Common Assembler Bugs - rosco-pc/propeller-wiki GitHub Wiki
My Assembler Routine Is Doing Something Weird! What's Wrong?
We've all been there. You've got an assembler routine; in an earlier version it worked perfectly, but now it's doing something really weird. You're read it through over and over, and it looks fine. But still it does something weird. And debugging facilities on the Propeller are non-existent. What on earth is wrong?
Here's a check list for things to do. Do them in order, DON'T skip to the end.
- Leave it and go do something else. Go make yourself a tea or a coffee. Go for a walk. Sleep on it. It's amazing how often once you stop staring at the screen it occurs to you why it might not be working. Or at least you think of a good way of narrowing down where the defect is.

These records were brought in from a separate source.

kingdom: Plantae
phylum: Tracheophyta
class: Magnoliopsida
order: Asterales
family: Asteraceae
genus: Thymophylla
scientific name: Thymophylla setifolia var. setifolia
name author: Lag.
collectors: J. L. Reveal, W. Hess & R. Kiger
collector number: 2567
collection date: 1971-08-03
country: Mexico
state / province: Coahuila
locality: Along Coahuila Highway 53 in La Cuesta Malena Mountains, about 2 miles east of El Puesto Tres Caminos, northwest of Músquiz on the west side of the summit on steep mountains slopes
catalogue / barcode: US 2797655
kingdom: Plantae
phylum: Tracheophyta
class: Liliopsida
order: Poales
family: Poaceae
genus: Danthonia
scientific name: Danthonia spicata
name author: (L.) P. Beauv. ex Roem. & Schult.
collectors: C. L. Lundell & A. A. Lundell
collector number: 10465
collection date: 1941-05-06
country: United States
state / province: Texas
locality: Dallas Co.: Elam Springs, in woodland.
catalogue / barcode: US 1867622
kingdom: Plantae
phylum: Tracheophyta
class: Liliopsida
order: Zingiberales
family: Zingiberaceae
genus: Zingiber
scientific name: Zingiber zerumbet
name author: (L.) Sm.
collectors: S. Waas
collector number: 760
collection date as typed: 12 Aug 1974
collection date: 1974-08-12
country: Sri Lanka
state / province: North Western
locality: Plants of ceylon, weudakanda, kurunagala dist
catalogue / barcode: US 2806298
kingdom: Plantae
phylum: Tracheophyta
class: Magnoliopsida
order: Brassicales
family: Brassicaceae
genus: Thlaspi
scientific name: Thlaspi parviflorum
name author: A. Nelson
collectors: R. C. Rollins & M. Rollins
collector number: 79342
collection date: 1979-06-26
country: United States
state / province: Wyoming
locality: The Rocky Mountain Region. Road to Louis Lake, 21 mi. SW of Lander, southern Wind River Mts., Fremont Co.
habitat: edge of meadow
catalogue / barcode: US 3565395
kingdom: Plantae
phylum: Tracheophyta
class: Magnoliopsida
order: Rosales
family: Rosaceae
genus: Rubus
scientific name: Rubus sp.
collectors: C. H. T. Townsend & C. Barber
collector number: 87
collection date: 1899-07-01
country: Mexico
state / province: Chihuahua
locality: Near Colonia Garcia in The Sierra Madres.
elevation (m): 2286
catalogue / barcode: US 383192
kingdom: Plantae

- Go through your code checking every single CALL, JMP, JMPRET and DJNZ to make sure that the label that follows has a # in front of it. It's an extremely rare situation when you want a jump of call that isn't immediate. And on the very rare case you do, you should comment it well.
- Go through your code checking that every single CMP or TEST is followed by WC and/or WZ. The only point of these instructions is to set a flag, but they won't do so unless you explicitly say so. Also, if you are doing signed comparisons, make sure you use CMPS.
- Go through your code checking every instance of self modifying code. For immediate effect there must always be at least one instruction separating the point at which the instruction is modified and the instruction that has been modified. Rearrange the code or use a NOP to fix.
- Check that you have not placed a read only special purpose register in the destination field of an instruction unless you really mean it (e.g. CMP CNT,reg). Specifically when using PHSX, read-modify-write will use the shadow register as source but affects both shadow and counter registers during write-back.
- Check that all your RES lines are at the end of your assembler DAT section. After all LONG, WORD and BYTE declarations.
- Try the Propeller Assembler Source-code Debugger. It IS possible to single step though your code and examine data as you do so.
- If you are still stuck, then ask on one of the propeller forums for someone else to take a look. Don't copy more than half a dozen lines into the message itself - the forum software doesn't tend to preserve the formatting at all well. Explain your problem as best you can, and describe what you have already tried, and attach a complete SPIN file or a zip containing the entire project to the post. Anything less is asking for help whilst at the same time ensuring that your helpers will have one hand tied behind their backs. Usually people are very keen to help, but it's unfair to make finding the problem even harder for them than it was for you by not giving them compilable source.